Vorliegender Textauszug:
---

Max Böhnel (New York)
Einleitung

Die US-Regierung rüstet die Grenzen gegen mittelamerikanische MigrantInnen auf. Per Proklamation hatte US-Präsident Donald Trump unter Berufung auf seine Vollmachten im Fall eines nationalen Notstands Anfang November 2018 eine Asylrechtsverschärfung verfügt. Die ist vorläufig ad acta gelegt. Der Bundesrichter Jon Tigar in San Francisco erließ Mitte November 2018 eine einstweilige Verfügung gegen Trumps Erlass, demzufolge vorläufig nur noch legal eingereiste Menschen in den USA Asyl beantragen dürfen. Damit bleibt es weiter beim Anspruch auf Asyl auch bei unerlaubter Einreise.

---

Extrahieren Sie aus dem Textauszug zur US-Asylpolitik wortgetreu den Abschnitt, der bei den Worten „Die US-Regierung rüstet“ einsetzt und nach „bei unerlaubter Einreise.“ endet. Das anschließende Material wird zur Bearbeitung nicht benötigt.

---

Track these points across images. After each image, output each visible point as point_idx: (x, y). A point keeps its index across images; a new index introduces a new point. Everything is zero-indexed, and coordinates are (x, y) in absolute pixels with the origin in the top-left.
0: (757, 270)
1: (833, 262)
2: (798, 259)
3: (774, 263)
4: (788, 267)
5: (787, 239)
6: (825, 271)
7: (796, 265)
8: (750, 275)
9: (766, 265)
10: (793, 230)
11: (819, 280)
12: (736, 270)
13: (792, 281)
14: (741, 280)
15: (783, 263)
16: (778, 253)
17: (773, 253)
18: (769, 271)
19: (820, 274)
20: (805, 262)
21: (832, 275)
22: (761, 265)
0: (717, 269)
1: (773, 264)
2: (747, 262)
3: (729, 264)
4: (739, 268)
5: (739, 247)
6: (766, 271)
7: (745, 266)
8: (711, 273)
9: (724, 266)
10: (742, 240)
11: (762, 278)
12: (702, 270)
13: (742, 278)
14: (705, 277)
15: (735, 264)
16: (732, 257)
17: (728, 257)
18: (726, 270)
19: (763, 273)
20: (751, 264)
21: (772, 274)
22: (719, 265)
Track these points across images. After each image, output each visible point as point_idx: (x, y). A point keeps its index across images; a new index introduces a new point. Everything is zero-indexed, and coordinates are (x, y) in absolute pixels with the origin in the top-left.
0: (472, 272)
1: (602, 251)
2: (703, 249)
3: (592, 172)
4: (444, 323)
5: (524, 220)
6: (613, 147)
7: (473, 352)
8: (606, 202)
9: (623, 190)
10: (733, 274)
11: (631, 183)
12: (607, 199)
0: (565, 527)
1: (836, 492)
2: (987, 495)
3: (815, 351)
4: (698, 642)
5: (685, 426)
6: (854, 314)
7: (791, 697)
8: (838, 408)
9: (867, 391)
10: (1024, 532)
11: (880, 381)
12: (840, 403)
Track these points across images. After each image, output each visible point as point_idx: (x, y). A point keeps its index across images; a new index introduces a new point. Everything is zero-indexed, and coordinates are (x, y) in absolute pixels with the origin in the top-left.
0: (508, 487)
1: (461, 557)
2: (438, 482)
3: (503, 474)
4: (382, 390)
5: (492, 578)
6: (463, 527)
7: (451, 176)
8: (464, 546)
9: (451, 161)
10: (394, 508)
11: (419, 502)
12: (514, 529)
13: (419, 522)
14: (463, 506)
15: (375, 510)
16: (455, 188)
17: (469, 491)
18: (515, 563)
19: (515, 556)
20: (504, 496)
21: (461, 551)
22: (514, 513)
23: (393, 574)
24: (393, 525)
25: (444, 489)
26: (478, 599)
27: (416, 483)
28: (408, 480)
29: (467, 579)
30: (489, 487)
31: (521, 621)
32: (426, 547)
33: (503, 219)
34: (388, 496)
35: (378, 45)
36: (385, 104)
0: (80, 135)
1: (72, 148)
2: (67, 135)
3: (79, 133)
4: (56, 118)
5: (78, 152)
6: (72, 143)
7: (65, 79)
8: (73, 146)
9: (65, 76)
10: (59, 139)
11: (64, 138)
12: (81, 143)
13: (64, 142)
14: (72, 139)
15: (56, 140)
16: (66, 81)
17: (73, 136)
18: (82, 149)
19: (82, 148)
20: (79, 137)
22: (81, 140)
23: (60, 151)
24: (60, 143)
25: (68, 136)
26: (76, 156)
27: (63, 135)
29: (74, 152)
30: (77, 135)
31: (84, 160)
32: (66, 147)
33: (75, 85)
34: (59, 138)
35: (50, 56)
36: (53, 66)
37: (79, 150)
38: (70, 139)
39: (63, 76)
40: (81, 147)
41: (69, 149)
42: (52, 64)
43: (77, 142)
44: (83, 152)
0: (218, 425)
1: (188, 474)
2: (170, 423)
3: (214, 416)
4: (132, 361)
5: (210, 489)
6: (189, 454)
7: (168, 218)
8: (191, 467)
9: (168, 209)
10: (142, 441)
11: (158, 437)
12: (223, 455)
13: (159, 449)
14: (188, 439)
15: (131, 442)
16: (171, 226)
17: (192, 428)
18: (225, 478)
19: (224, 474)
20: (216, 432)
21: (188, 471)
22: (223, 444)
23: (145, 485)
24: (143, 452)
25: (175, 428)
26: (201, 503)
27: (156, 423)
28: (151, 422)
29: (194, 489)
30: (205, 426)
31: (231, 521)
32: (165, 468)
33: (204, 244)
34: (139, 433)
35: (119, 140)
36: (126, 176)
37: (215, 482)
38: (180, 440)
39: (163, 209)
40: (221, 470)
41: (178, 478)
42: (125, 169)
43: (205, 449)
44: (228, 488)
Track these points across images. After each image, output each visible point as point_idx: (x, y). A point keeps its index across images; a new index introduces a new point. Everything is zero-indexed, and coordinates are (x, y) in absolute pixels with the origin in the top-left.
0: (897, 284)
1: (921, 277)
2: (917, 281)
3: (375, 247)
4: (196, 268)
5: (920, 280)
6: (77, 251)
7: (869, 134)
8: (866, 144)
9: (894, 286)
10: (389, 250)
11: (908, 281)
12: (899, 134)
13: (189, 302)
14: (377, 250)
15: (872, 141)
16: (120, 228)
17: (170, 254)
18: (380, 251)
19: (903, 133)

---

Schriftliche Antwort:
Die US-Regierung rüstet die Grenzen gegen mittelamerikanische MigrantInnen auf. Per Proklamation hatte US-Präsident Donald Trump unter Berufung auf seine Vollmachten im Fall eines nationalen Notstands Anfang November 2018 eine Asylrechtsverschärfung verfügt. Die ist vorläufig ad acta gelegt. Der Bundesrichter Jon Tigar in San Francisco erließ Mitte November 2018 eine einstweilige Verfügung gegen Trumps Erlass, demzufolge vorläufig nur noch legal eingereiste Menschen in den USA Asyl beantragen dürfen. Damit bleibt es weiter beim Anspruch auf Asyl auch bei unerlaubter Einreise.